Request
Reproduce, without alteration, every line of the data; exclude the images.

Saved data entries

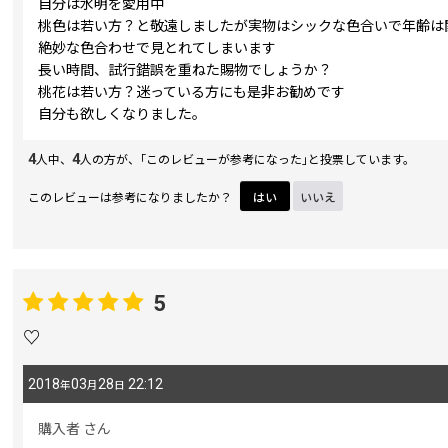
自分は水明を愛用中
桃色は若い方？と敬遠しましたが実物はシックな色合いで年齢は
絶妙な色合わせで見とれてしまいます
長い時間、試行錯誤を重ねた賜物でしょうか？
桃花は若い方？迷っている方にも是非お勧めです
自分も欲しくなりました。
4
4
人中、
人の方が、｢このレビューが参考になった｣と投票しています。
このレビューは参考になりましたか？
はい
いいえ
5
♡
2018
03
28
22:12
年
月
日
購入者
さん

Solution for this problem
自分は水明を愛用中
桃色は若い方？と敬遠しましたが実物はシックな色合いで年齢は
絶妙な色合わせで見とれてしまいます
長い時間、試行錯誤を重ねた賜物でしょうか？
桃花は若い方？迷っている方にも是非お勧めです
自分も欲しくなりました。
4
4
人中、
人の方が、｢このレビューが参考になった｣と投票しています。
このレビューは参考になりましたか？
はい
いいえ
5
♡
2018
03
28
22:12
年
月
日
購入者
さん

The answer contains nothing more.